The increasing availability of fusion testing resulted in a surge of newly reported rearrangements of unknown pathogenicity and specificity. Some tumors are defined by gene fusions despite the lack of uniform histologic criteria, e.g., NTRK-rearranged spindle cell tumors. Methylome profiling on the other hand showed conventional chondrosarcomas to form 4–5 molecular subgroups that cannot be distinguished histologically. Is an H3-3A mutation or an MDM2 amplification detected in a conventional high-grade osteosarcoma, furthermore, sufficient to suggest a malignant giant cell tumor or a low-grade central osteosarcoma with high-grade transformation [43]?

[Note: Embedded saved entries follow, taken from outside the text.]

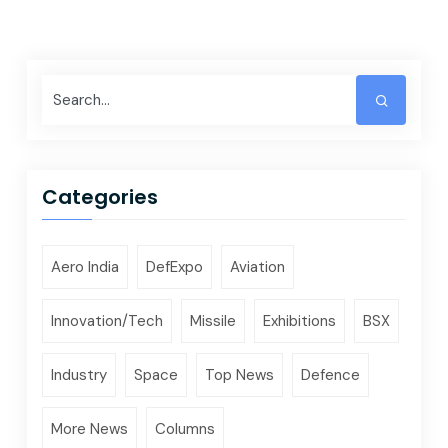
Categories
Aero India
DefExpo
Aviation
Innovation/Tech
Missile
Exhibitions
BSX
Industry
Space
Top News
Defence
More News
Columns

Until more evidence becomes available, the focus of tumor subtyping should remain on clinical utility to guide decision-making. The nomenclature of soft tissue and bone tumors will remain a matter of debate but should be revised only after thorough consideration to avoid confusion among clinicians. The WHO classifications have always been based on extensive literature review and scientifically sound and convincing data which must remain the foundation also for future amendments.

Outlook

The increasingly available plethora of molecular techniques has substantially changed the way bone and soft tissue tumors are characterized and diagnosed. Whereas morphology and immunophenotyping are still the backbone to classify neoplastic disease, characteristic mutations, fusion transcripts, CpG methylome profiles, and whole exome/genome sequencing can help to objectify and confirm the diagnosis. It is beyond the scope of this article to cover all available methods and it is difficult to predict how we will diagnose bone and soft tissue tumors ten or twenty years from now. If methylome profiling turns out to be as reliable as in brain tumors, this technique might have a substantial impact, particularly if supported by ultra-fast technologies like nanopore sequencing. Whereas RNA panel sequencing can easily take 2–3 weeks and in case of a negative result might need to be complemented by additional tests, a molecular CpG methylome profile including CNV within few hours could significantly speed up clinical decision making. Multiplex immunophenotyping, proteomics, spatial transcriptomics, and single-cell sequencing could shed more light on the molecular pathogenesis of tumors and identify new targets for diagnostic or even therapeutic purposes. Other promising avenues comprise generative AI and large language models that will analyze histologic (and radiologic) images along with associated clinical data at an unprecedented precision.

The amount of data generated by genomic sequencing today is greater than the available targets for treatment and clinical trials opened for sarcomas. Although current patients may not yet benefit directly, this data, potentially along methylation profiling, might help to better stratify patients and tumor subtypes that differ in clinical behavior despite a seemingly identical histology. Hopefully, this progress can be translated also into novel treatment modalities resulting in better patient care and outcomes soon.